Breaking into a more organic territory is something else Listen To This introduced me to: Terry Riley’s 1975 performance in Köln featuring jazz trumpeter Don Cherry. This concert happened just weeks after Keith Jarrett’s spectacular Köln Concert, at the same venue. Don Cherry had recently helped Alejandro Jodorowsky soundtrack Holy Mountain. There was certainly something in the air here, and this recording captures the divine ambience beautifully.
A few from people who never really meshed fully with the spaces we’ve been exploring, but these particular tracks meshed with sometimes monumental enthusiasm: Spiritualized’s ‘Electric Mainline’ (1 & 2 both work), Death in Vegas’ ‘Flying’, and Tim Hecker’s ‘Borderlands’:
Loop Guru are another ’90s favourite. The one time I saw them play, at the Duchess of York in Leeds, was a blinding fusion of pounding tribal drums, exotic samples, and Hendrix guitar squeals. They always excelled at ambience, too, and their pinnacle is probably the soaring, delicately insistent tropical spirituality conjured by ‘The Third Chamber’.

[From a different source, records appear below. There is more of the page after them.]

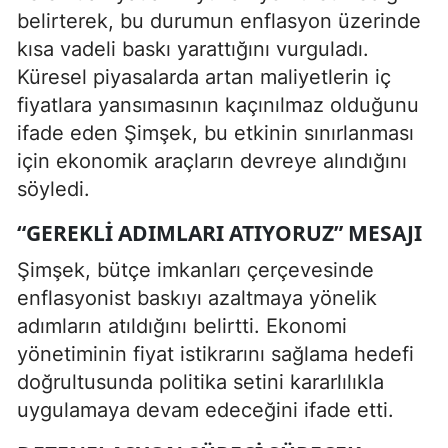
belirterek, bu durumun enflasyon üzerinde
kısa vadeli baskı yarattığını vurguladı.
Küresel piyasalarda artan maliyetlerin iç
fiyatlara yansımasının kaçınılmaz olduğunu
ifade eden Şimşek, bu etkinin sınırlanması
için ekonomik araçların devreye alındığını
söyledi.
“GEREKLI ADIMLARI ATIYORUZ” MESAJI
Şimşek, bütçe imkanları çerçevesinde
enflasyonist baskıyı azaltmaya yönelik
adımların atıldığını belirtti. Ekonomi
yönetiminin fiyat istikrarını sağlama hedefi
doğrultusunda politika setini kararlılıkla
uygulamaya devam edeceğini ifade etti.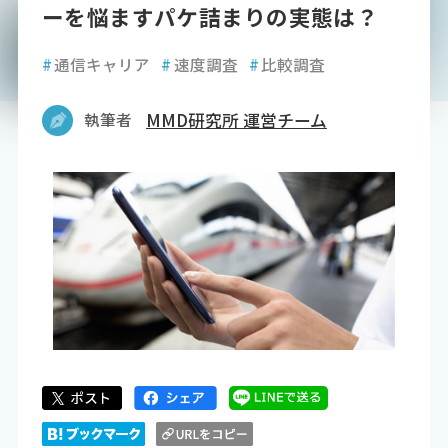
ーを悩ますパケ詰まりの実態は？
#
通信キャリア
#
速度調査
#
比較調査
執筆者
MMD研究所 運営チーム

As things start to wind down, the sweetly claustrophobic wonders of Múm’s Finally We Are No One are a mainstay. I prefer the Icelandic version of the album, Loksins erum við engin, for inner exploration — not understanding the lyrics helps you find your own way through it, and the sound of the language fits very well with the alternately soft and glitchy tone of the music. The final track, ‘The Land Between Solar Systems’ (‘Sveitin milli sólkerfa’), is like a trip which drifts past the Clangers‘ planet, out into their galaxy.
When the brilliantly creative Swiss industrial band The Young Gods started experimenting with ayahuasca, some fascinating ambient work emerged. One piece is a systematic unravelling and reduction of their Only Heaven album, called Heaven Deconstruction:
Then there’s the equally spacious and experimental Music for Artificial Clouds:
Just recently, following an urge to see if anyone had extended the ambient spaces of Blade Runner‘s neo-noir city soundscapes, I happened across 2814’s album Birth of a New Day. Arising from the vaporwave micro-genre (and quickly turned on, of course, by purists), it’s a throbbing, melancholy drift through a rainy imaginal Tokyo night, full of haunting synth phrasing and fluid atmospherics. It didn’t quite take me back to the strange neon city I’d glimpsed at the end of other nights, and hoped this would act as a key back to — but it’s still worth exploring in those winding-down spaces when you’ve spent your major reserves of psychic rocket fuel.
To finish, I’ll leave you with Brian Eno and Harold Budd’s masterful The Pearl. Elegant, mysterious, and darkly soothing, it excels at suspending you in a space where every note is executed with delectable precision, everything happening in its own moment with infinite, effortless rightness.